The 40m "limit" is based around narcosis. In some places it is hard (or impossible) to buy helium and deep air diving is undertaken. It is very much a calculated risk and a sensible diver will undertake special training to do it. Where helium is available it is strongly recommended by all agencies that you use it for deep (35m plus) diving. Air can theoretically be breathed to about 130m - google for "Yuri Lipski" if you want to learn more about deep air diving.

Chris
IANTD Deep Air
CMAS 3 Star.
 


---------- Post added October 17th, 2014 at 12:34 PM ----------

I just read that, it was a chart that was comparing the depth according to the maxium recreational level, it said CMAS 3 start and divemaster down to 56m and the BSCA to 50m.

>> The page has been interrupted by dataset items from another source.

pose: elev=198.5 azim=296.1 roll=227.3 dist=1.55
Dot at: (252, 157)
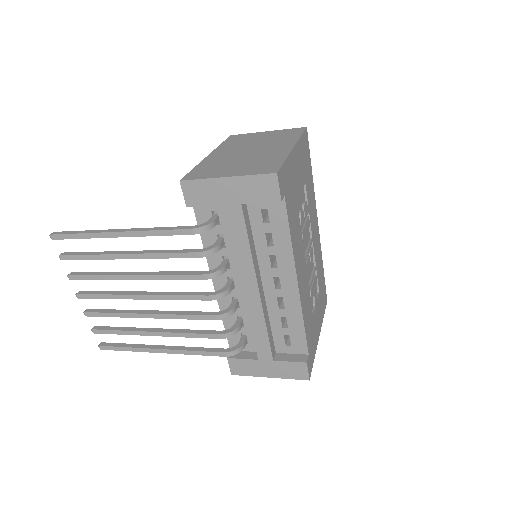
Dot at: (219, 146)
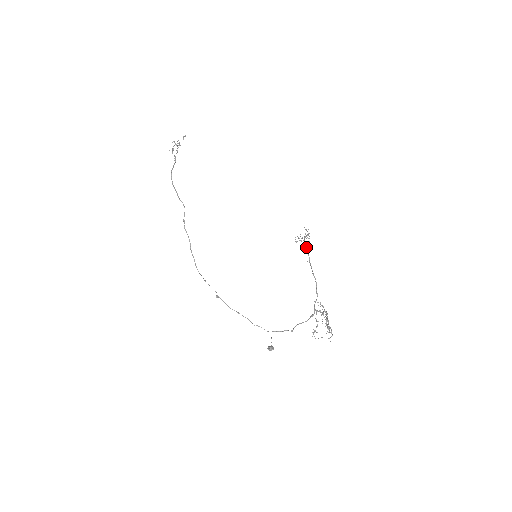
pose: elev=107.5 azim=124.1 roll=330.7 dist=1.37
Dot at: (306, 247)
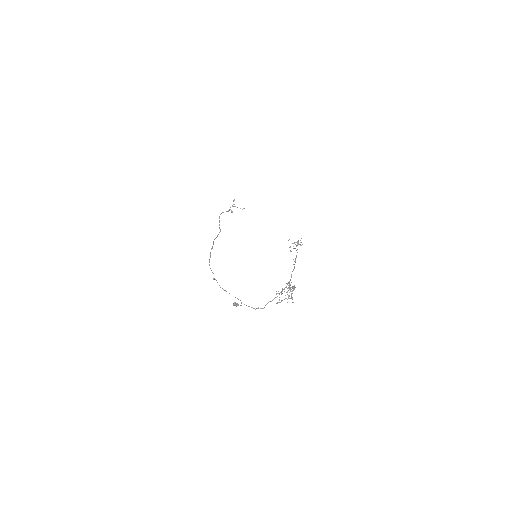
Dot at: occluded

Equivalent Diving Qualifications: BSAC, PADI, CMAS, NAUI, etc - SCUBA Travel

Of course it doesn't mean that what was published in that site is correct.

For what I understand and read from others, 40m was the safer depth limit, ( less likely for serios narcosis and be able to spend some time deep and go up with some extra air and stay in NDL) and I guess it is as well related to not enter so quick in to Deco. The 50m was getting to close to the limits I guess, kind of a 10m safety buffer and according to the tables it is more like a touch "click a selfie I been here" and go back up, taking in account nothing go bad and you will not enter Deco, with the 40m limit you have some time to resolve a problem maybe and still have some air as well.

Not saying my perspective of what I understood is correct, but it make some sense to me that 10m safety buffer.

Long time ago I did read ( don't remember which book but it was a book ) that the 53m was the gate of lala land.